NamedQuery Considered Stupid

I was recently exposed to JPA’s NamedQuery annotation. I cannot imagine a more useless way to store your queries.

(Well…okay, it’s not XML, but still…)

A few examples from Google show the basic syntax:

@Entity
@NamedQuery(
    name="findAllEmployeesByFirstName",
    queryString="SELECT OBJECT(e) FROM Employee e WHERE e.firstName = :firstName")
public class Employee {
}

Then somewhere else, you can do:

Query queryEmployeesByFirstName = em.createNamedQuery("findAllEmployeesByFirstName");
queryEmployeeByFirstName.setParameter("firstName", "John");
Collection employees = queryEmployessByFirstName.getResultList();

(I’m using the first google hit for “JPA @NamedQuery” for the examples.)

I’m confused about the benefits of this annotation-based approach.

If pulling queries out of methods is a must, I would opt for a static final String. This would get you:

  • Compile time enforcement of the findAllEmployeesByFirstName variable
  • Ctrl-Shift-G find references in Eclipse
  • Ability to add a private scope to limit scope of the string

All of these, to me, are huge pros.

Instead, with the annotation, it’s not compile-type checked, you can’t easily find its references, and the “somewhere else” that calls createNamedQuery could be anywhere in your codebase that has access to the EntityManager. Chaos.

■ **WHAT IS EXPECTED**
Transcribe the NamedQuery text exactly, from "If pulling queries" up to and including "the EntityManager. Chaos.".

■ **DATA FOR REVIEW**
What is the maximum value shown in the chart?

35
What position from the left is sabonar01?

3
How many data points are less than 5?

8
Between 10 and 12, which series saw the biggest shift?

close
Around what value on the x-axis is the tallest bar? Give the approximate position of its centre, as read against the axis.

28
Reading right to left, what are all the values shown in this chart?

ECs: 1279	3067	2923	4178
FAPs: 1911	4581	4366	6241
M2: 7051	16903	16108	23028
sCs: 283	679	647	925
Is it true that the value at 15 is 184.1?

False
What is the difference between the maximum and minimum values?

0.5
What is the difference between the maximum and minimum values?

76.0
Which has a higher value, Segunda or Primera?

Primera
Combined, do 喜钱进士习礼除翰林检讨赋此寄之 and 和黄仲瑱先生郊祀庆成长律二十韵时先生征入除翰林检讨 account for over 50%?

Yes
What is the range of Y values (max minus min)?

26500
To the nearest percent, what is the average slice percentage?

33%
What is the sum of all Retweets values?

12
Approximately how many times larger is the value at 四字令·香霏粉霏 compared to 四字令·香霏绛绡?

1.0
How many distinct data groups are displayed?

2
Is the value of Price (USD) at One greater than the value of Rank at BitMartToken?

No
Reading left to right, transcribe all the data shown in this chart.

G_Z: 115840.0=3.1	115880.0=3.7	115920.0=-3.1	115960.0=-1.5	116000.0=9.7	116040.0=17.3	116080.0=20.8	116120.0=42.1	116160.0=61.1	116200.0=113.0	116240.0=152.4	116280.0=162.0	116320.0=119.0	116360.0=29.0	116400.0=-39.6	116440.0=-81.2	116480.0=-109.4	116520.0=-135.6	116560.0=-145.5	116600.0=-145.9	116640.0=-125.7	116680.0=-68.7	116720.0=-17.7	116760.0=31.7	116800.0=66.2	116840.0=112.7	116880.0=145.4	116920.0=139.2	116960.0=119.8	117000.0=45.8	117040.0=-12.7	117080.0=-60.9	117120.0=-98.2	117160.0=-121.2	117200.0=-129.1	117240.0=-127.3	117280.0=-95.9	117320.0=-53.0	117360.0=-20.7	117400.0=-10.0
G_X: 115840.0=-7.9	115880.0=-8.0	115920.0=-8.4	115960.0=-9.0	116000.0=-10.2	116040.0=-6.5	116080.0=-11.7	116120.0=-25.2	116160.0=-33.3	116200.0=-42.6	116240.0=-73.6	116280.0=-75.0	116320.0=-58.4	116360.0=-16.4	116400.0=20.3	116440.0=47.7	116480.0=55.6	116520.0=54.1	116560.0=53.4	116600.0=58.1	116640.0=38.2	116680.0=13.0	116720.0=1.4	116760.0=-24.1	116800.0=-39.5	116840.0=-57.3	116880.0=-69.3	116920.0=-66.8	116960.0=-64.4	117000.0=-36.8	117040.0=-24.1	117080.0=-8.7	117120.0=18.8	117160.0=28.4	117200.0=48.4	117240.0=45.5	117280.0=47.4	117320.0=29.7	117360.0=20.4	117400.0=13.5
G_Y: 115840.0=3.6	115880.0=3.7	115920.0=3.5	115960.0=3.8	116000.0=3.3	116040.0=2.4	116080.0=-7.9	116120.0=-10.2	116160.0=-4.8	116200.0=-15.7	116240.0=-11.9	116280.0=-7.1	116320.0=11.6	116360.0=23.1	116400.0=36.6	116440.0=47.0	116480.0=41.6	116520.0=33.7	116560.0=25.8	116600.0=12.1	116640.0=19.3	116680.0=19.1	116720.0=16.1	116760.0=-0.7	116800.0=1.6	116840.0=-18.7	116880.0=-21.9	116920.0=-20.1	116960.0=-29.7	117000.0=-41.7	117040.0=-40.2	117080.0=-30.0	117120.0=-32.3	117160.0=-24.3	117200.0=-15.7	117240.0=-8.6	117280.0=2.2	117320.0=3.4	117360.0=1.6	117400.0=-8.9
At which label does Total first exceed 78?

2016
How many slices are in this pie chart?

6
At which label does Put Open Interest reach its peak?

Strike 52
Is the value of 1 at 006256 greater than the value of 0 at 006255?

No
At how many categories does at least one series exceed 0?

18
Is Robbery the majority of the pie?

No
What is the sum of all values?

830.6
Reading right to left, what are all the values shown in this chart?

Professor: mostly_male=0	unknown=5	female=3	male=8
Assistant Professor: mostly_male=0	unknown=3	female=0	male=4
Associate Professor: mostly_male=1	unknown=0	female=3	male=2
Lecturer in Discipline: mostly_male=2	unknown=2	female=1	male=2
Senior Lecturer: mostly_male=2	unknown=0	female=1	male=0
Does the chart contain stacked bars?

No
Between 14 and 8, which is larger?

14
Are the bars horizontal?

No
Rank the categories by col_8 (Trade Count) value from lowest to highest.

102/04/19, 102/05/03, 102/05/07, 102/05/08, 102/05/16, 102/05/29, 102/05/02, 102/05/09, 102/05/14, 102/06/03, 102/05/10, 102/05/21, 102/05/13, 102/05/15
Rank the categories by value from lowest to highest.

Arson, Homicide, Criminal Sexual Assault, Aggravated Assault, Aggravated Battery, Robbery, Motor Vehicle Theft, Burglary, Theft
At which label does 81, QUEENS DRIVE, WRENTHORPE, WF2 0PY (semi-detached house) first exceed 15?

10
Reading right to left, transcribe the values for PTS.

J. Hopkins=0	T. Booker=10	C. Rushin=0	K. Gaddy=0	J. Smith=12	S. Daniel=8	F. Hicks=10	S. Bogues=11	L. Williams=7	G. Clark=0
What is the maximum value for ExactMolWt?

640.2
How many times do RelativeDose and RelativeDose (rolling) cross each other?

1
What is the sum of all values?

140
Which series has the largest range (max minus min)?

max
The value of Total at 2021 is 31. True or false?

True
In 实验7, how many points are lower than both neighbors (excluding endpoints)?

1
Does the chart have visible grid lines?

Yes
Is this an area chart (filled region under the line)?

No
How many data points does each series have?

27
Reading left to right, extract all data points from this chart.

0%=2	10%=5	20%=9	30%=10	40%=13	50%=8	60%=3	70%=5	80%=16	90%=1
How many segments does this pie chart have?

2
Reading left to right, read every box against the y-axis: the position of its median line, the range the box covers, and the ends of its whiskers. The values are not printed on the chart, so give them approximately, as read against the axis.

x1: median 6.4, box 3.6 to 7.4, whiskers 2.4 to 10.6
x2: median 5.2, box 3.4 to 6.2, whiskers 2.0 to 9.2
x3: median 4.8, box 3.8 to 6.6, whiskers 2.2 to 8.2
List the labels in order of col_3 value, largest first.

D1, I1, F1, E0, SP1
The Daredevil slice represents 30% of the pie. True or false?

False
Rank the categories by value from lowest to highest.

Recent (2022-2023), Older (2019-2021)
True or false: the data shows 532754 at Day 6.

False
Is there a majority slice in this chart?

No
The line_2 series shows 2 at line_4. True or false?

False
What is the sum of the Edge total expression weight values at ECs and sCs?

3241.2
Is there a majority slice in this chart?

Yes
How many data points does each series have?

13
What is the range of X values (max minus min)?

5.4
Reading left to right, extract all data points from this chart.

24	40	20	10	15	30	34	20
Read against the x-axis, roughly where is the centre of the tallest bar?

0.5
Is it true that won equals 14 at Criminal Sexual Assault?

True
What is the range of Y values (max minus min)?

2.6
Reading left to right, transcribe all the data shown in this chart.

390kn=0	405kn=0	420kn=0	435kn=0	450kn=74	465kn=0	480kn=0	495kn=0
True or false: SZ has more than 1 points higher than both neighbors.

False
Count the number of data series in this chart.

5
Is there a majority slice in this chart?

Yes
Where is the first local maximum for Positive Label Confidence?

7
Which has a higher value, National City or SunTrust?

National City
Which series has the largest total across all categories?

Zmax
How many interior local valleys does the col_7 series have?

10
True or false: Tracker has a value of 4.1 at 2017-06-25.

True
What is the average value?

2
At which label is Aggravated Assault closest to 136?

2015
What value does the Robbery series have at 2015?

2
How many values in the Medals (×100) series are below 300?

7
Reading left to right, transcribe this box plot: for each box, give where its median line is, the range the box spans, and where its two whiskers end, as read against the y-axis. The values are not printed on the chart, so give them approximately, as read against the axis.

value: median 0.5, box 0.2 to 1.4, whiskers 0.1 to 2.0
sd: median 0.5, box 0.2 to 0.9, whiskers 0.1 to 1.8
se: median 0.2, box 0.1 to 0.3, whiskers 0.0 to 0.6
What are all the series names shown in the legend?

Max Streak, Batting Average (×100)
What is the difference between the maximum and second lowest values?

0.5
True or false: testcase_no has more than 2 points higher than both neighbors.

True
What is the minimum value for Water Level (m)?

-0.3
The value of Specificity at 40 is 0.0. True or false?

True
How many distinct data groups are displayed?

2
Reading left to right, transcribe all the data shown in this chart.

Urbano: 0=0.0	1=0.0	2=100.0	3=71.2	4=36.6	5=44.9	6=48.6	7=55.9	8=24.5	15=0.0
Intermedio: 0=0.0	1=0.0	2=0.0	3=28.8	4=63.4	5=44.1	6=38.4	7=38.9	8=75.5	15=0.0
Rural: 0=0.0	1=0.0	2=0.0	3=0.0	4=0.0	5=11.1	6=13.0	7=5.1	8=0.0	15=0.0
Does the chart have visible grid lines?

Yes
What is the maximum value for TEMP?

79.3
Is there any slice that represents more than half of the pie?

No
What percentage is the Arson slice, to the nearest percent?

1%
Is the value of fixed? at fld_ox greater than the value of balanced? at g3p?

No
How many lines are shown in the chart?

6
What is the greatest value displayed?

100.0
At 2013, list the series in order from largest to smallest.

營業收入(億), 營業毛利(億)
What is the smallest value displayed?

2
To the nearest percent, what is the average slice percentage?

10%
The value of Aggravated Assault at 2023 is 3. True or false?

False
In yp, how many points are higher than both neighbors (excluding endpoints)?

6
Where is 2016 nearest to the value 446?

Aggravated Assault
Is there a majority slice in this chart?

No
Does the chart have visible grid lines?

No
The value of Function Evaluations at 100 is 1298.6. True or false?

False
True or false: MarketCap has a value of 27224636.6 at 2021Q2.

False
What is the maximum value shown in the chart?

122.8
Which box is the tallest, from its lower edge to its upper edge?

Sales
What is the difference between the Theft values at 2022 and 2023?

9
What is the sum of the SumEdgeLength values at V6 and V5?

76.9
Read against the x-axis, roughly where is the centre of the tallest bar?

■ **YOUR RESPONSE**
If pulling queries out of methods is a must, I would opt for a static final String. This would get you:

  • Compile time enforcement of the findAllEmployeesByFirstName variable
  • Ctrl-Shift-G find references in Eclipse
  • Ability to add a private scope to limit scope of the string

All of these, to me, are huge pros.

Instead, with the annotation, it’s not compile-type checked, you can’t easily find its references, and the “somewhere else” that calls createNamedQuery could be anywhere in your codebase that has access to the EntityManager. Chaos.